Exercise directions.
Where the records below show a line containing "X134620000Y-45230000D03*", start copying; end with the line containing "X141732000Y-79568000D03*", and copy it too.

Input data.
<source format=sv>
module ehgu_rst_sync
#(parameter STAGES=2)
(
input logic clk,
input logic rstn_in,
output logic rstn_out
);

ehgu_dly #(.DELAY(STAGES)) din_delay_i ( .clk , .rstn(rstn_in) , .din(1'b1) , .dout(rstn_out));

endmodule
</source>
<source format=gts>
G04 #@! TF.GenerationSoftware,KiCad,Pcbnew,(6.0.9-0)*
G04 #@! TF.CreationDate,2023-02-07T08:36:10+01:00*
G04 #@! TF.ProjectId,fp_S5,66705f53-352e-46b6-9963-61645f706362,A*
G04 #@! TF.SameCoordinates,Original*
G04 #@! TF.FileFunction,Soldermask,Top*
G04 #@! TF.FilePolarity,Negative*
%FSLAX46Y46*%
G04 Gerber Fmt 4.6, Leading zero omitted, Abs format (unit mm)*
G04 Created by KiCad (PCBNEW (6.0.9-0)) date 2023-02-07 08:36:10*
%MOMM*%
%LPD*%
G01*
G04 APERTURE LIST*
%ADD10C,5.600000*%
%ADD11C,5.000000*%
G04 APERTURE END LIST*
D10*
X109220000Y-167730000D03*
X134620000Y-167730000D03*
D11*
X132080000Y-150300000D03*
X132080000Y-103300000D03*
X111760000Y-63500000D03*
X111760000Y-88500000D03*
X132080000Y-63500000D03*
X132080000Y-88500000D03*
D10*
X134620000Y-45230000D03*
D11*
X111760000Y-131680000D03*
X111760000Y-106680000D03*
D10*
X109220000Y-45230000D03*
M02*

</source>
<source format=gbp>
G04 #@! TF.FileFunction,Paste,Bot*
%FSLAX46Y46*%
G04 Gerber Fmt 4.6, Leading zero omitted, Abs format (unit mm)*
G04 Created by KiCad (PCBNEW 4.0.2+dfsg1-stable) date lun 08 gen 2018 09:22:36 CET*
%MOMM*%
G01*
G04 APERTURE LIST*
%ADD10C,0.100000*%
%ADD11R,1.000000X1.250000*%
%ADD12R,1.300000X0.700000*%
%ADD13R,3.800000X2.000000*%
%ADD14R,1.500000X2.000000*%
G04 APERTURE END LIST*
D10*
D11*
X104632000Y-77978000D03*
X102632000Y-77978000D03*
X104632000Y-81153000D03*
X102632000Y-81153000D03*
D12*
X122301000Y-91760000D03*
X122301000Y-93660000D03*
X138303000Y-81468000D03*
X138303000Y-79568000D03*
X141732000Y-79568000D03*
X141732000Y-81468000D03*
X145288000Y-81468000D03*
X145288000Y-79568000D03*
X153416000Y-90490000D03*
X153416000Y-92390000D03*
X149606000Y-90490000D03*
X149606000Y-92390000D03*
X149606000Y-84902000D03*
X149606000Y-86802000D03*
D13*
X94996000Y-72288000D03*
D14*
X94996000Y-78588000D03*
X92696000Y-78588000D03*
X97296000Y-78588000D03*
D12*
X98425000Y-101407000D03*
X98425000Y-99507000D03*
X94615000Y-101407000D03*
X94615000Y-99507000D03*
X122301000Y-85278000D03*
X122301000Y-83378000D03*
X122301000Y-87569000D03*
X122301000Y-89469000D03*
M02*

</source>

==

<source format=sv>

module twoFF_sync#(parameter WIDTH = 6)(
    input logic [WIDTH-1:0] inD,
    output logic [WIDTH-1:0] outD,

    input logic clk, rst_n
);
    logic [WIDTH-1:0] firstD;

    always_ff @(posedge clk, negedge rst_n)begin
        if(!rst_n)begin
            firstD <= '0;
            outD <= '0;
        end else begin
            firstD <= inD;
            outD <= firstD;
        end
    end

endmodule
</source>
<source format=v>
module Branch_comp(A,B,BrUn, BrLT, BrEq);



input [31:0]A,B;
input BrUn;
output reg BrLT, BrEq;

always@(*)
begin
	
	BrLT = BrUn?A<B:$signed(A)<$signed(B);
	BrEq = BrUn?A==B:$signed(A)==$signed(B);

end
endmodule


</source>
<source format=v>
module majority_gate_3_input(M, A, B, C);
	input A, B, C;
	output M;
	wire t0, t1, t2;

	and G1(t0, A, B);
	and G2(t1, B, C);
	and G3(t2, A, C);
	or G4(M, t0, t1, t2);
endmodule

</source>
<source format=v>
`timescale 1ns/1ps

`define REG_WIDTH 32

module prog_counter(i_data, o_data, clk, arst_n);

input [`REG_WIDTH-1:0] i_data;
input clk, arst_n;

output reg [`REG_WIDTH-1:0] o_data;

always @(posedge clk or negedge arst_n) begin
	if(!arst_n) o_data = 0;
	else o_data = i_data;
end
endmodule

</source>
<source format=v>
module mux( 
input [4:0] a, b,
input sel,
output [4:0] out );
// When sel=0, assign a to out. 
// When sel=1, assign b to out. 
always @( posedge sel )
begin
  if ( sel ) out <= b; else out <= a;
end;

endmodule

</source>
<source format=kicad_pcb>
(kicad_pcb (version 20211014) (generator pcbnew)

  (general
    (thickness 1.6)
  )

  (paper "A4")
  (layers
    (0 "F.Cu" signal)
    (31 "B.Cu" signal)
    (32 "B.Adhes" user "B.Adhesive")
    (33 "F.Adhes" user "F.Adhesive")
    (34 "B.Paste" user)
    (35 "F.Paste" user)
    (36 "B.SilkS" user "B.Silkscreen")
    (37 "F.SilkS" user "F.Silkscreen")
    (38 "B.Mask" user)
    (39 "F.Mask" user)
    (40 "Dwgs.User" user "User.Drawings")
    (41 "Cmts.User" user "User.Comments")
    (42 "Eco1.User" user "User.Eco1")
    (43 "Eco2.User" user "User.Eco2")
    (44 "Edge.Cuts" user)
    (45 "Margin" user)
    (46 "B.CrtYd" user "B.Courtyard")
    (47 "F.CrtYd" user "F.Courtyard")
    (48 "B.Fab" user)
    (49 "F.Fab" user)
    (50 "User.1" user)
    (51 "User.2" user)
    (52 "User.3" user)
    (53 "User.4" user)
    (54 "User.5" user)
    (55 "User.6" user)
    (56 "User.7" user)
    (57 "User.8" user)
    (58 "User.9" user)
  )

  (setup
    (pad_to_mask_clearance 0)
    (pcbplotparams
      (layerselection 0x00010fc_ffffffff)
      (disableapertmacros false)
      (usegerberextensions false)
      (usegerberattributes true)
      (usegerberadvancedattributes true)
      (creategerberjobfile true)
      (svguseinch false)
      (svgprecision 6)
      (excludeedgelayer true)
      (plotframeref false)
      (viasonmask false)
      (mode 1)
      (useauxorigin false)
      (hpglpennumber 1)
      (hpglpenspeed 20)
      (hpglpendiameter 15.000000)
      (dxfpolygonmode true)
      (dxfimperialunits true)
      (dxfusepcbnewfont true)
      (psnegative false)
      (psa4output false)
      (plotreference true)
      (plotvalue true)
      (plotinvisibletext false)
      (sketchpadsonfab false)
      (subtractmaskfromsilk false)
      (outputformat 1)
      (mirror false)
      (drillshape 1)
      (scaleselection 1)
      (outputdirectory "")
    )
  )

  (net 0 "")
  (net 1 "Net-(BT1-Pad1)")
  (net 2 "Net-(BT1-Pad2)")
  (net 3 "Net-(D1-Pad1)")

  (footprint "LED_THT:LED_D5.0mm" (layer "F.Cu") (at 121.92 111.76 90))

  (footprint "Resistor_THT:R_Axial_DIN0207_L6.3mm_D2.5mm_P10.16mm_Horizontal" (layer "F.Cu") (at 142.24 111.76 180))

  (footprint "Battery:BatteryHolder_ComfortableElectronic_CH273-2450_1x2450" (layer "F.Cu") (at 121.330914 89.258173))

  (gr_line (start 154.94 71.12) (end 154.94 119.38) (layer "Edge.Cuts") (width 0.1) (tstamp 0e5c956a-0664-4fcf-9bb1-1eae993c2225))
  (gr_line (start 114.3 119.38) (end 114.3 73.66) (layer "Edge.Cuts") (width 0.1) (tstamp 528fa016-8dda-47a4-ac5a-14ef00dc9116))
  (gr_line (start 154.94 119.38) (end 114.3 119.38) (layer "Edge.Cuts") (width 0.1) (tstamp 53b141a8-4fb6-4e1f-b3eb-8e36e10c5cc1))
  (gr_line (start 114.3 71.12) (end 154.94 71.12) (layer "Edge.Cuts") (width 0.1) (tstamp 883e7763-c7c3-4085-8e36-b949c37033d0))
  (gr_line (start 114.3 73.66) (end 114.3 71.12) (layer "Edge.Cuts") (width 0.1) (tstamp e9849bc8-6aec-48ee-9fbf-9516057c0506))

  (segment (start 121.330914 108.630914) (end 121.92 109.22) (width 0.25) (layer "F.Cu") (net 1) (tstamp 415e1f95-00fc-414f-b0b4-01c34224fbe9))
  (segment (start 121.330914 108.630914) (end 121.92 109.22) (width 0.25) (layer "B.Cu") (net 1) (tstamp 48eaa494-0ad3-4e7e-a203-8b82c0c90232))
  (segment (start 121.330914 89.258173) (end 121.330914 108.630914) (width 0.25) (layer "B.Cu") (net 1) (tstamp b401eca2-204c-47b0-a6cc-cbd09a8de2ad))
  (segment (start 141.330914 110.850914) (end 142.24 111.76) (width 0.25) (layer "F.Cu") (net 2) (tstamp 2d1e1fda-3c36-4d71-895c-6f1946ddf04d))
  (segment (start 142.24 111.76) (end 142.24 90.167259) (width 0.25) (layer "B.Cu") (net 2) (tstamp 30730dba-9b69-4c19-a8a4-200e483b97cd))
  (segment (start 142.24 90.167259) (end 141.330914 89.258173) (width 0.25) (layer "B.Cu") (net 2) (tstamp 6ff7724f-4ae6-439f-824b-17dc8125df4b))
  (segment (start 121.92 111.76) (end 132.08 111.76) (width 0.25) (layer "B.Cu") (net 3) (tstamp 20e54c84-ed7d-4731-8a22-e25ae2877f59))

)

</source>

Answer to this task.
X134620000Y-45230000D03*
D11*
X111760000Y-131680000D03*
X111760000Y-106680000D03*
D10*
X109220000Y-45230000D03*
M02*

</source>
<source format=gbp>
G04 #@! TF.FileFunction,Paste,Bot*
%FSLAX46Y46*%
G04 Gerber Fmt 4.6, Leading zero omitted, Abs format (unit mm)*
G04 Created by KiCad (PCBNEW 4.0.2+dfsg1-stable) date lun 08 gen 2018 09:22:36 CET*
%MOMM*%
G01*
G04 APERTURE LIST*
%ADD10C,0.100000*%
%ADD11R,1.000000X1.250000*%
%ADD12R,1.300000X0.700000*%
%ADD13R,3.800000X2.000000*%
%ADD14R,1.500000X2.000000*%
G04 APERTURE END LIST*
D10*
D11*
X104632000Y-77978000D03*
X102632000Y-77978000D03*
X104632000Y-81153000D03*
X102632000Y-81153000D03*
D12*
X122301000Y-91760000D03*
X122301000Y-93660000D03*
X138303000Y-81468000D03*
X138303000Y-79568000D03*
X141732000Y-79568000D03*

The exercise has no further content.